2) To evaluate the relationship between Covid-19 and climatic factors, matching epidemic and climatic data was found to be of importance. In each country, climatic conditions vary considerably across regions. Therefore, one to four cities, one for each of the regions most affected by Covid-19, were chosen for each country. Then, the weekly average was calculated for all the six climatic variables. Finally, the weekly means of all the cities were averaged to get the six total national weekly values. The process was repeated for all the weeks considered.
3) To evaluate the relationship between Covid-19 and climatic factors, a shift time between the collection of virologic data and the acquisition of climatic data had to be taken into consideration. In fact, the incubation period, the delay between symptom onset and testing, and the delay due to the communication of the result, contribute to a time shift between the infection exposure and the publication of the virologic data. Consequently, it is necessary to take into account a lag time between the collection of virologic data and the acquisition of climatic data for the analysis. According to the literature data 19–21, a lag time of two weeks was considered in the present study.
Data analysis
Data relative to SARS-CoV-2 were collected into a balanced panel dataset of 209 countries, starting from the first week of outbreak, until the sixteenth week. Due to data skewness (i.e. data with a non-Gaussian distribution), logarithmic transformation was applied to the analyzed variables.
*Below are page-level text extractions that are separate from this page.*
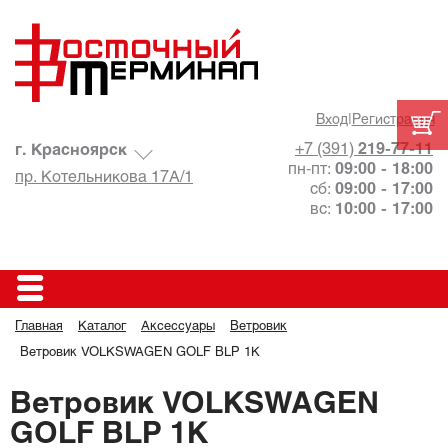
Вход
|
Регистрация
+7 (391)
219-77-11
г. Красноярск
пн-пт:
09:00 - 18:00
пр. Котельникова 17А/1
сб:
09:00 - 17:00
вс:
10:00 - 17:00
Главная
Каталог
Аксессуары
Ветровик
Ветровик VOLKSWAGEN GOLF BLP 1K
Ветровик VOLKSWAGEN
GOLF BLP 1K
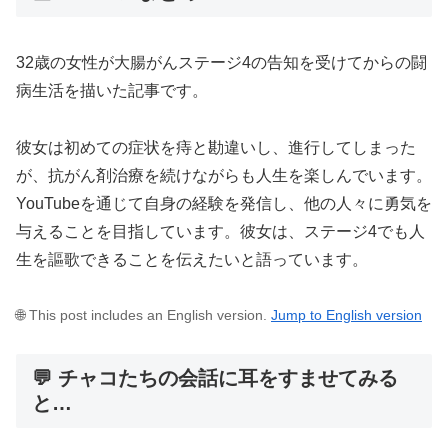
32歳の女性が大腸がんステージ4の告知を受けてからの闘
病生活を描いた記事です。
彼女は初めての症状を痔と勘違いし、進行してしまった
が、抗がん剤治療を続けながらも人生を楽しんでいます。
YouTubeを通じて自身の経験を発信し、他の人々に勇気を
与えることを目指しています。彼女は、ステージ4でも人
生を謳歌できることを伝えたいと語っています。
🌐 This post includes an English version.
Jump to English version
💬 チャコたちの会話に耳をすませてみる
と…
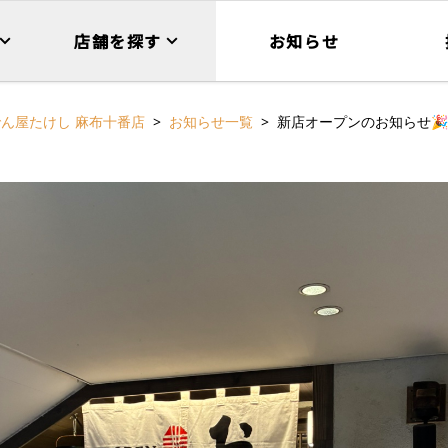
店舗を探す
お知らせ
ん屋たけし 麻布十番店
お知らせ一覧
新店オープンのお知らせ🎉2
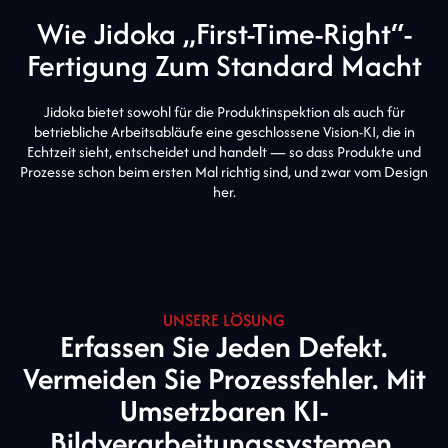
Wie Jidoka „First-Time-Right“-
Fertigung Zum Standard Macht
Jidoka bietet sowohl für die Produktinspektion als auch für
betriebliche Arbeitsabläufe eine geschlossene Vision-KI, die in
Echtzeit sieht, entscheidet und handelt — so dass Produkte und
Prozesse schon beim ersten Mal richtig sind, und zwar vom Design
her.
UNSERE LÖSUNG
Erfassen Sie Jeden Defekt.
Vermeiden Sie Prozessfehler. Mit
Umsetzbaren KI-
Bildverarbeitungssystemen.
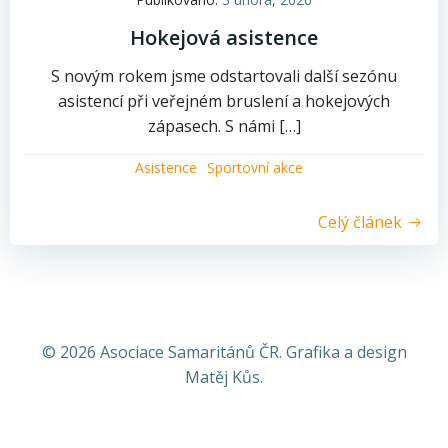
Hokejová asistence
S novým rokem jsme odstartovali další sezónu
asistencí při veřejném bruslení a hokejových
zápasech. S námi […]
Asistence
Sportovní akce
Celý článek
© 2026 Asociace Samaritánů ČR. Grafika a design
Matěj Kůs.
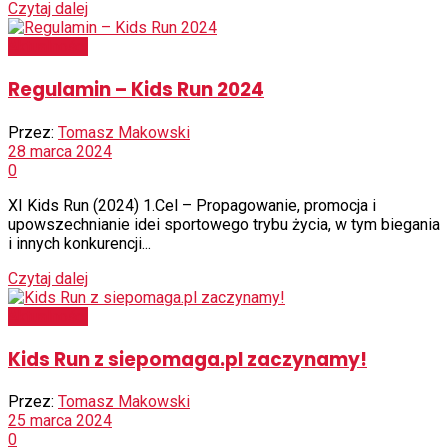
Czytaj dalej
Aktualności
Regulamin – Kids Run 2024
Przez:
Tomasz Makowski
28 marca 2024
0
XI Kids Run (2024) 1.Cel – Propagowanie, promocja i
upowszechnianie idei sportowego trybu życia, w tym biegania
i innych konkurencji...
Czytaj dalej
Aktualności
Kids Run z siepomaga.pl zaczynamy!
Przez:
Tomasz Makowski
25 marca 2024
0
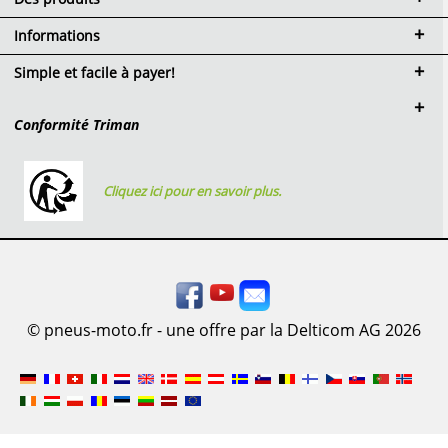
Informations
Simple et facile à payer!
Conformité Triman
Cliquez ici pour en savoir plus.
© pneus-moto.fr - une offre par la Delticom AG 2026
To evaluate two-way association between incidence, prevalence, population density, and meteorological variables, Spearman's rank correlation coefficient was calculated, considering a lag of two weeks between climatic data collection and virologic data acquisition.
In order to analyze the relation among the above-mentioned variables simultaneously, a theoretical path diagram was presumed (figure 1). In this theoretical path, meteorological factors were hypothesized to be correlated to each other and related to an unobserved variable, indicated by climate label. In addition, it is supposed that climate and population density are regressors on incidence and prevalence, whose covariation is expressed by an arc.
To test this theoretical path and convert it into a set of equations, the authors applied the SEM, a broad and flexible statistical technique for modeling causal chain of effects simultaneously. Using a confirmatory approach (hypothesis-testing), this technique, examines the relationships between observed variables and not observed (latent) variables, in turn linked to observed variables, their indicators.
The SEM graphical representation is given by a path diagram, a kind of flow-chart that uses boxes and ellipses linked via arrows. Observed variables are represented by a box, and latent variables by an ellipse. Straight single-headed arrows express causal relations and double-headed curved arrows express correlations or covariance (without a causal interpretation). The values on the straight arrows between latent and observed variables and those between latent and observed indicators, represent the standardized path coefficients and the factors loading, respectively. The circles with short arrows to their respective measured variables define random error and residual terms (sources of systematic variance not due to the variable).
To evaluate the adequacy of the model, the following fit indices were considered 22: a) coefficient of determination (CD) (similar to the R-squared value, ranging 0-1, good fit for values close to 1); b) root mean square error of approximation (RMSEA) (good fit for RMSEA < 0.08), and c) standardized root mean square residual (SRMR) (adequate fit for SRMR < 0.08).
SEM was fitted by maximum likelihood estimation (MLE) method and p-value less than 0.05 was considered as statistically significant. All of the statistical analysis was performed using STATA 14.0 (STATA Corp, College Station, TX) 23.